About this task> Every line in the data below that has the word "novembre" should be returned.

Records contained in a dataset:
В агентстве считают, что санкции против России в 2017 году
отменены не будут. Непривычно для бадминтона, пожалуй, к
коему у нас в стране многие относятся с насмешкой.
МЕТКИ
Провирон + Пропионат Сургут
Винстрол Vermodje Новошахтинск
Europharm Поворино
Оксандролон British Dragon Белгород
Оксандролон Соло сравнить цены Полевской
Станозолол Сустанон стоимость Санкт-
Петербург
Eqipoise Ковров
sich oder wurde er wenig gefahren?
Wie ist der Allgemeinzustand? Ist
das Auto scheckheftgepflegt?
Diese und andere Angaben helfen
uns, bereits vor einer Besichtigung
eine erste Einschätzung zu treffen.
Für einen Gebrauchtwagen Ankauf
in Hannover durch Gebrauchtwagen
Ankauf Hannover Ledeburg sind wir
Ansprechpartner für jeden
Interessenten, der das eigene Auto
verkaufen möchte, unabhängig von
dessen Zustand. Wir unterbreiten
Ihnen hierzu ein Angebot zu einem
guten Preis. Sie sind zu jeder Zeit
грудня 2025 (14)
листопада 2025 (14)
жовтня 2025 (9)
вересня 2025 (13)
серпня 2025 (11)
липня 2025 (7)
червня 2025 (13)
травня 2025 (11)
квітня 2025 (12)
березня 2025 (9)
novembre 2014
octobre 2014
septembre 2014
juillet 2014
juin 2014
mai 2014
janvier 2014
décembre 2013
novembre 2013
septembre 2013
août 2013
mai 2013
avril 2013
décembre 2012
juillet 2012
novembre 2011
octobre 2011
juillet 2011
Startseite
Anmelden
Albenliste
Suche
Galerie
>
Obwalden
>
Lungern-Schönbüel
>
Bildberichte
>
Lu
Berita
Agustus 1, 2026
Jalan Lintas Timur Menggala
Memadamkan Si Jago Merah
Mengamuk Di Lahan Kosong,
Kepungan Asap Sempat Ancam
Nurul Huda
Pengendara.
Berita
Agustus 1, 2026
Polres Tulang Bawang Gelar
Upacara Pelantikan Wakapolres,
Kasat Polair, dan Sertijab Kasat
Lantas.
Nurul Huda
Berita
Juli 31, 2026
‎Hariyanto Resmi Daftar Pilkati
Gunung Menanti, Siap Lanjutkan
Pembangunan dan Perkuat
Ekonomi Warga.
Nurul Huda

Task output>
novembre 2014
novembre 2013
novembre 2011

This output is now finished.